### Yang Ditanyakan
**A.** Apakah setiap pernyataan berikut sesuai dengan petikan teks di bawah? Jawab ya atau tidak, lalu kutip persis kata-kata petikan teks yang menentukannya. (i) Roland Barthes menjatuhkan vonis bahwa penulis itu sudah mati. (ii) Glenn Fredly mendapat cap sebagai musisi cengeng. (iii) Marjinal ikut serta dalam acara Car Free Day di Jakarta untuk berbelasungkawa atas polisi yang tewas di Mako Brimob.
**B.** Ketik ulang tanpa perubahan bagian petikan teks di bawah yang dibuka dengan kata-kata yang memuat "Kangen Band" dan ditutup dengan "pejuang dan punk!".

MUNGKIN KITA YANG SALAH BACA RAMBU.
Musik selalu
punya pesan tertentu yang ingin disampaikan oleh penciptanya, bahkan
musik-musik tanpa lirik pun bisa punya
pesan yang mewakili penciptanya apalagi musik berlirik yang sudah barang tentu
punya pesan. Pesan dalam musik tersaji lewat liriknya, lirik adalah salah satu
bagian paling signifikan dari musik sehingga kita bisa menikmatinya atau tidak,
bahkan musik tak jarang mendapat dikotomi dari liriknya, jadi ada musik
cengeng, musik komedi, musik ceria, musik perjuangan dan pengecapan aliran musik
lainnya, Ini selaras dengan vonis dari Roland Barthes tentang penulis “bahwa
penulis itu sudah mati !” ketika penulis menuangkan idenya dalam tulisan maka
secara otomatis penulis sudah terlepas dari tulisannya karena ketika tulisan
itu sampai pada pembaca penulis sudah
tak lagi berkuasa atas teksnya, karena pembaca bebas menafsirkan tulisan yang
dibacanya, pembaca bisa saja tidak menangkap apa yang dimaksud penulis malah
bisa saja menafsir ulang, maka bersiaplah penulis untuk dihakami dan dijatuhkan
hukuman mati! Maka ketika musisi menuangkan idenya dalam lirik lagu Ia tak bisa
menghindari persepsi subjektif publik tentang lagunya dan tentu saja
penghakiman atas jati mereka yang dinilai melalui hasil karyanya.
Kangen Band
dicap Band cengeng karena membuat musik-musik yang demikian, Glenn Fredly
mendapat Cap Musisi Romantis, Efek Rumah Kaca dicap Sebagai Band “berat” tak
ketinggalan Marjinal Band yang mendapat cap pemberontak, pejuang dan punk!
Tentu ini juga buah yang datang tak hanya dari perangai dan penampilan mereka,
tapi dari lirik – lirik mereka yang begitu menghantam dalam mengritik atau
memandang suatu peristiwa. Nah bicara salah satu Band favorit sepanjang hidup
saya ini, baru-baru ini Marjinal mendapat sorotan tajam di sosial media gara-gara
sikap mereka yang dianggap “berkhianat” karena dirasa berislah dengan polisi
yang notabenenya aparat, ihwal adanya tragedi bentrok antara narapidana vs
polisi di Mako Brimob, Marjinal mengambil sikap untuk ambil bagian dalam suatu
acara di Car Free Day di Jakarta untuk menunjukan rasa bela sungkawanya kepada
6 polisi yang tewas dalam bentrok di Mako Brimob itu.

### Data yang Diberikan
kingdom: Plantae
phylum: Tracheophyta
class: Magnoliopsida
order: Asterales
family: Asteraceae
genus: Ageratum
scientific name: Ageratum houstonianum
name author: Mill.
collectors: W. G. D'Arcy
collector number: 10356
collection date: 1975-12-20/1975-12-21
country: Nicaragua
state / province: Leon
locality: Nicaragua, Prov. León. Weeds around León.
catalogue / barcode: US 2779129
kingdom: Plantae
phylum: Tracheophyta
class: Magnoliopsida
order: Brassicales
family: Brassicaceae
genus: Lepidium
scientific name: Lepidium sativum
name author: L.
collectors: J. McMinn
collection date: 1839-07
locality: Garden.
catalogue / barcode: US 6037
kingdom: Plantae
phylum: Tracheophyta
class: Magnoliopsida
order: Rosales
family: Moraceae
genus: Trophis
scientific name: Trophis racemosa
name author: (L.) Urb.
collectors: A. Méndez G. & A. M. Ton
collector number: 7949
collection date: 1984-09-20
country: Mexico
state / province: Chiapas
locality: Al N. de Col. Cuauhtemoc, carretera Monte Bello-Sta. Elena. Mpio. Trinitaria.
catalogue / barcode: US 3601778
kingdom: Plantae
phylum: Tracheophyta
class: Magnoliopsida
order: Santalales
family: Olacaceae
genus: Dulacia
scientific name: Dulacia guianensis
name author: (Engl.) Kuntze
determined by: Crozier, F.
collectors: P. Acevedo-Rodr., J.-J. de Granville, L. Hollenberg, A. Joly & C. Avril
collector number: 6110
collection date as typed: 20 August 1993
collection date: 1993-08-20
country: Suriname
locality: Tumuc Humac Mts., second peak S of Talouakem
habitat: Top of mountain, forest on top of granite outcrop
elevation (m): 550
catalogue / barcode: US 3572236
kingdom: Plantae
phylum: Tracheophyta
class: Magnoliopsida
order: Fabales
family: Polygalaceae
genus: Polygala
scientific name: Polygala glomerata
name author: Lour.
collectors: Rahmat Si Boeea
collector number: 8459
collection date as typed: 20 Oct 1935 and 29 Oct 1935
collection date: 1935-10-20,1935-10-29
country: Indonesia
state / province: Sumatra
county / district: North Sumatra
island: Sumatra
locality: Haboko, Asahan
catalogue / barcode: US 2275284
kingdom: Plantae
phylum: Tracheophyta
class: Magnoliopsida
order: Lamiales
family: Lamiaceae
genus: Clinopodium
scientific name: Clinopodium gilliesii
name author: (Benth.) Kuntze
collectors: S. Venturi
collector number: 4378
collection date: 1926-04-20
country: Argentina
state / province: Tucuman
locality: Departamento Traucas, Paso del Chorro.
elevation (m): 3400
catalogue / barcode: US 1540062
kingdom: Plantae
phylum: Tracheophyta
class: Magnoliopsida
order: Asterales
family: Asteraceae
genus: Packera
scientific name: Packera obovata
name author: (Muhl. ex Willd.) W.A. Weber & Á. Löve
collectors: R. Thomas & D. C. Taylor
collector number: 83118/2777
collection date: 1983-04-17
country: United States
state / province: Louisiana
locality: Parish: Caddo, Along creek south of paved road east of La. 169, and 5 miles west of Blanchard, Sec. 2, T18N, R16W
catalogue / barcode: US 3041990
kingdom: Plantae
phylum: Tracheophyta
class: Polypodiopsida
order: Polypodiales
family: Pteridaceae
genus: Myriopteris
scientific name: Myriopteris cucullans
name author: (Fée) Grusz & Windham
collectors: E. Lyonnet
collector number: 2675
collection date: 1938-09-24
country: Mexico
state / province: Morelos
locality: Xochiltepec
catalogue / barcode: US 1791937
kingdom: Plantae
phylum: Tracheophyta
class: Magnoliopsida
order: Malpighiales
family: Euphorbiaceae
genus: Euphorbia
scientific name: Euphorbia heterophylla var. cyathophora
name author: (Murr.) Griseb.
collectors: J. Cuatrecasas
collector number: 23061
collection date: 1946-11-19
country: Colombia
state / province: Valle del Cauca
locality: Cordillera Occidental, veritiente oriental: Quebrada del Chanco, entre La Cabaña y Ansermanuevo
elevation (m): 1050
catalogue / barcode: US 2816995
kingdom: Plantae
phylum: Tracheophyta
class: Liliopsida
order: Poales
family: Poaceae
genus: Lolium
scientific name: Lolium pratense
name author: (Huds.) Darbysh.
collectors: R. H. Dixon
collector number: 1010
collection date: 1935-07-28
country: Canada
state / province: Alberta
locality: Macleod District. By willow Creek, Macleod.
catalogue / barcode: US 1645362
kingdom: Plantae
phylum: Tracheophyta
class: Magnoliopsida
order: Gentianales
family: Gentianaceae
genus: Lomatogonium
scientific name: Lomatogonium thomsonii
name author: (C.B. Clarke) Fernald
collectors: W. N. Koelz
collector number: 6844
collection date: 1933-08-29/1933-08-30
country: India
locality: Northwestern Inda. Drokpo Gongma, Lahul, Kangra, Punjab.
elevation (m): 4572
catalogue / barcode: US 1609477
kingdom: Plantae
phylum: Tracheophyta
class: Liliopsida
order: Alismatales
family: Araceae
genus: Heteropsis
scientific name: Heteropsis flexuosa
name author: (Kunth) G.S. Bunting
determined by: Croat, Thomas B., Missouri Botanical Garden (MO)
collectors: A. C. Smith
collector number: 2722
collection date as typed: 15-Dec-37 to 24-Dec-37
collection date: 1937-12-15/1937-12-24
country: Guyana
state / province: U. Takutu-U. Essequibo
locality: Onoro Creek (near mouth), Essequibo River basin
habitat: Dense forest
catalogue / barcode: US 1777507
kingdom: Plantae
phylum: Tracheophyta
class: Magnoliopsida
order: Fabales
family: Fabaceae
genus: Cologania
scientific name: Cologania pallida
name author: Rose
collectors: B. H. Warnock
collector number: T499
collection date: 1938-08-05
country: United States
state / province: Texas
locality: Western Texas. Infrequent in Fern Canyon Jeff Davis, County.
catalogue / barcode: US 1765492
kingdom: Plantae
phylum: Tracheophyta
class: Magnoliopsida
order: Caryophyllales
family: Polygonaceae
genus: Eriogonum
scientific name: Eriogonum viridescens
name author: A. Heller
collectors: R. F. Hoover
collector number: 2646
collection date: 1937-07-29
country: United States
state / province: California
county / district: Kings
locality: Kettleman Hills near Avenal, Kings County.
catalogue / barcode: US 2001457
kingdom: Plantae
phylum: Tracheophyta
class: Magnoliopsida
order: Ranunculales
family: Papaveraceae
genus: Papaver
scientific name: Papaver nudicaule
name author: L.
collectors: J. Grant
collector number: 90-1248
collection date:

### Jawaban per Tugas
**A.**
(i) Ya: "vonis dari Roland Barthes tentang penulis “bahwa penulis itu sudah mati !”"
(ii) Tidak: "Glenn Fredly mendapat Cap Musisi Romantis"
(iii) Ya: "Marjinal mengambil sikap untuk ambil bagian dalam suatu acara di Car Free Day di Jakarta untuk menunjukan rasa bela sungkawanya kepada 6 polisi yang tewas dalam bentrok di Mako Brimob itu"

**B.**
Kangen Band
dicap Band cengeng karena membuat musik-musik yang demikian, Glenn Fredly
mendapat Cap Musisi Romantis, Efek Rumah Kaca dicap Sebagai Band “berat” tak
ketinggalan Marjinal Band yang mendapat cap pemberontak, pejuang dan punk!